Having decided to read Slaughterhouse 5 as an extension of a postmodernism essay – i thought i knew what i was in for.
Slaughterhouse 5 encapsulates everything that we as a society are now unable to do – regain a sense of past, and the book embodies the attempts to make that bridge to an extremely far removed event – World War II. Upon reading the blurb, i thought, wow, this is slightly ridiculous. The narrative revolves around a guy named Billy Pilgrim who has been abducted by an alien race called the Tralfamadorians and also has the ability to time travel. I made the ignorant mistake of thinking, ‘wow, that’s pretentious’, until i actually began reading the novel and gave myself a nice big slice of humble pie.
The novel all in all is unbelievably tragic, and i’m shocked (well, not shocked – we all remember the Gove curriculum anarchy circa 2014) that it isn’t taught in British schools and at sixth forms. It powerfully portrays the trauma’s and post-traumatic stress of war and its lingering effects into the present.

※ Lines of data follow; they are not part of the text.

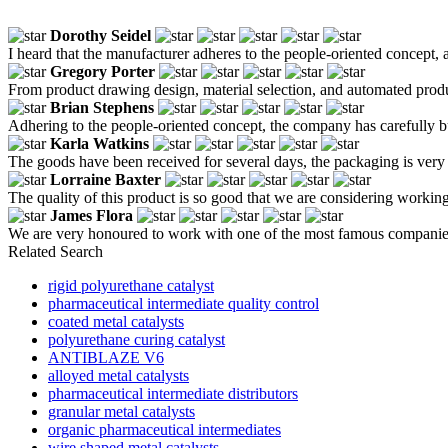
Dorothy Seidel
I heard that the manufacturer adheres to the people-oriented concept, an
Gregory Porter
From product drawing design, material selection, and automated product
Brian Stephens
Adhering to the people-oriented concept, the company has carefully bui
Karla Watkins
The goods have been received for several days, the packaging is very t
Lorraine Baxter
The quality of this product is so good that we are considering workin
James Flora
We are very honoured to work with one of the most famous companies
Related Search
rigid polyurethane catalyst
pharmaceutical intermediate quality control
coated metal catalysts
polyurethane curing catalyst
ANTIBLAZE V6
alloyed metal catalysts
pharmaceutical intermediate distributors
granular metal catalysts
organic pharmaceutical intermediates
wire shaped metal catalysts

The fact that Billy feels most happy whilst being probed on Tralfamadore suggests the isolation he feels after experiencing the horrors of Dresden. His ability to time travel echoes the non-linearity of time he experiences inside his head; he becomes ‘unstuck in time’ because subconsciously his mind is still trapped inside the trauma of WW2.

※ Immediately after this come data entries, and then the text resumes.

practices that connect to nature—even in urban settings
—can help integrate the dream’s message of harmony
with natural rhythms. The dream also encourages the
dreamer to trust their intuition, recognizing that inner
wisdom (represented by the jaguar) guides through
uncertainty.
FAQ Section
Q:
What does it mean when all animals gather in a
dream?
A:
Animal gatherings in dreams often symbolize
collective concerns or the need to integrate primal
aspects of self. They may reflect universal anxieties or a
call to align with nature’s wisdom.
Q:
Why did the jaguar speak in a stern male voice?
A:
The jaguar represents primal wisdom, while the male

The novel had more of an impact on me than any historically accurate textbook of World War II ever has and i’ll tell you why – because in my opinion, it is honest about war. Textbooks can only do so much – give us dates and pictures – it can never give us feeling. That’s why Slaughterhouse 5 is simply a great novel – Vonnegut is showing our inability to connect to a trauma that is so far removed from our society – and that is truly frightening. We can learn about war in school and we will walk away from it feeling as if we have learned something truly great, and that we are now better because of it – when really, we aren’t.
Reading this novel has shown me that the past is an empty shell, and we, as spectators and inheritors of the past – can only know it from a distance – we can never really feel that pain. I think there is something truly heartbreaking in that – and Slaughterhouse 5 breaks the fall, just a little.